En Inde, à Vârânasî, c’est-à-dire à Bénarès, au bord du Gange, il existe des hôtels du Salut, où les mourants louent une chambre pour 15 jours et repartent chez eux s’ils ne sont pas morts entre temps ! C’est ce qu’entreprend Daya, un vieil homme qui vit chez son fils et sa famille. Rajiv, le fils, se sent forcé de l’accompagner au risque de perdre son emploi. Contre toute attente, le père se lie d’amitié avec les pensionnaires, il regarde volontiers la télévision, se promène au bord du Gange avec grand plaisir, et écrit même les nécrologies de ceux qui meurent. Contraint par son travail et ne voyant pas se profiler la mort, Rajiv fait tout pour ramener son père dans sa famille ; mais il accepte finalement ce temps libre pour mieux apprécier le vieil homme qui lui rend la pareille. Cependant, il va bientôt falloir rendre la chambre…

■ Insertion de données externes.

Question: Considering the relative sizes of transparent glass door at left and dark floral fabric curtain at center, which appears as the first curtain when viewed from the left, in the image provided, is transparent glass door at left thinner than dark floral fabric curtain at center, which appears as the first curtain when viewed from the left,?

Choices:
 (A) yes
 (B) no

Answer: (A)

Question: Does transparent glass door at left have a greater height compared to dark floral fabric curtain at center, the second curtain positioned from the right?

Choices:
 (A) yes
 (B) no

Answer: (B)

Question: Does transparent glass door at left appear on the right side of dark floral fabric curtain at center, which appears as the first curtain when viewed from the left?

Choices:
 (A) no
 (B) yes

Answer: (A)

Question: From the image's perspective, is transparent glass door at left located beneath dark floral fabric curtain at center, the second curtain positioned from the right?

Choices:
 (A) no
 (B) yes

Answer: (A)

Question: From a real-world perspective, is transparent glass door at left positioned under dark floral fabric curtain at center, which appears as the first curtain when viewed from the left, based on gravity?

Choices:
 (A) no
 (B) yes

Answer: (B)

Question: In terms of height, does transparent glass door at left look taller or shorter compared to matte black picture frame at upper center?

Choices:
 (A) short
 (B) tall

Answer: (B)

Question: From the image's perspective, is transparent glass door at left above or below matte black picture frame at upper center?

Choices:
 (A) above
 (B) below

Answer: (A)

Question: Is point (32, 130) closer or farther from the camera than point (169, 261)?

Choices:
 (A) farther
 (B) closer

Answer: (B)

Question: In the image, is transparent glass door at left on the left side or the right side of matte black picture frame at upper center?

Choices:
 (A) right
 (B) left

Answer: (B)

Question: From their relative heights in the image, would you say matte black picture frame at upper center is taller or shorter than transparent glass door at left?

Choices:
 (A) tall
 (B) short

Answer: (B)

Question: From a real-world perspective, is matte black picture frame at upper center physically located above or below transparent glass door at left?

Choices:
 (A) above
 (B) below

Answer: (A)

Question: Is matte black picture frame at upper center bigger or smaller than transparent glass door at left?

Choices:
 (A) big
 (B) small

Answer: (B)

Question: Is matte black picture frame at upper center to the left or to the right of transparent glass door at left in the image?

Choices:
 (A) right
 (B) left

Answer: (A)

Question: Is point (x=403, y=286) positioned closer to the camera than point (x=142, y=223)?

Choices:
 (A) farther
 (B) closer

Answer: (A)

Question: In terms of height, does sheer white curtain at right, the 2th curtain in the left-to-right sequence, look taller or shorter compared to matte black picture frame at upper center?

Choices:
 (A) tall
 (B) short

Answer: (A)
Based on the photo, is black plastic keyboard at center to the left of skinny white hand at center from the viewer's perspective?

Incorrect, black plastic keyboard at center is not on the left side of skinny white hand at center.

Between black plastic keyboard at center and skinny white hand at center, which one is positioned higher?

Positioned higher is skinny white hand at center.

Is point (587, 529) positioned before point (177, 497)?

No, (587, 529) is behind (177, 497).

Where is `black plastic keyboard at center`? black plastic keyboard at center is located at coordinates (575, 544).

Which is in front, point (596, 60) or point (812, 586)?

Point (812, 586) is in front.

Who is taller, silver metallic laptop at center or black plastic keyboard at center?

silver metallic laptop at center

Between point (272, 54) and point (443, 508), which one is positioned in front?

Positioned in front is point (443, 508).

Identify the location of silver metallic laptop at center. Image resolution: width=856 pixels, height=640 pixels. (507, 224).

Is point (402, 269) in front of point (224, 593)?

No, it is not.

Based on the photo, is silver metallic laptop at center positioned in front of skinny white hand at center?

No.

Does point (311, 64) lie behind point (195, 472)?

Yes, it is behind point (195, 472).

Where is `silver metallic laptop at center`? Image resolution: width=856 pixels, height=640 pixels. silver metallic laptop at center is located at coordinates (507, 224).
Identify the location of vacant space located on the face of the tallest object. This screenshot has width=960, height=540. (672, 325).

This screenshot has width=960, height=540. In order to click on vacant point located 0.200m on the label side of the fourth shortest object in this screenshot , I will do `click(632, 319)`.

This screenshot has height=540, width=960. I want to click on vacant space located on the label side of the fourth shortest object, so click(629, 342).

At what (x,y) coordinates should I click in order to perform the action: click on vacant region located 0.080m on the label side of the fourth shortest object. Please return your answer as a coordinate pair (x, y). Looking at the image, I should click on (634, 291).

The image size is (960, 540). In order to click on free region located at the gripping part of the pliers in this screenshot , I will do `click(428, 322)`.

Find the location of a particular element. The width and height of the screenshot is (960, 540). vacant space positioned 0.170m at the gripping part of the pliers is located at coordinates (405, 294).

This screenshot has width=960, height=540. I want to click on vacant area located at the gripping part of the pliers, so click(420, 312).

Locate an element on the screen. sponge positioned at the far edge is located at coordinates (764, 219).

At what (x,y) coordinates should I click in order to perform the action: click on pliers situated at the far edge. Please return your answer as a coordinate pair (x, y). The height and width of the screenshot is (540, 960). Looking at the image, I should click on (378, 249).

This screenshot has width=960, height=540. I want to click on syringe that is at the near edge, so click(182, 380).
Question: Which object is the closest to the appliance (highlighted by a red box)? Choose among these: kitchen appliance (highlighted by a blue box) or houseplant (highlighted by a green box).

Ce 1er film déjà multi-récompensé dans de nombreux festivals et apprécié dans son pays, est une belle découverte sur une Inde à la fois ancienne et moderne. En effet, Daya représente la tradition hindoue avec sa langue et ses coutumes. Rajiv est pris au piège de la modernité, traqué par son téléphone portable tandis que sa fille d’une vingtaine d’années : Sunita, revendique sa liberté en refusant notamment qu’on lui impose un mari. Les liens entre les générations se resserrent lors de ce séjour et chacun peut ainsi se libérer. Il s’agit d’une libération spirituelle pour Daya. Pour Rajiv, elle est simplement matérielle car il se détend peu à peu et s’ouvre, acceptant les événements tels qu’ils sont. Quant à Sunita, elle s’affirme comme indépendante.
Avec une grande sobriété, comme celles d’un peintre impressionniste travaillant par petites touches, les images de Shubhashish Bhutiani nous font pénétrer au cœur de cette ville sainte et de son fleuve sacré. La caméra, toujours fluide et délicate, saisit toute la vie qu’il y a autour de la mort et nous la fait ressentir. Un jeune cinéaste à suivre !
Camille DOUZELET et Pierrick SAUZON
Hôtel Salvation, Shubhashish Bhutiani , 2016, 1h35, Jupiter Films, en salle le 2 mai.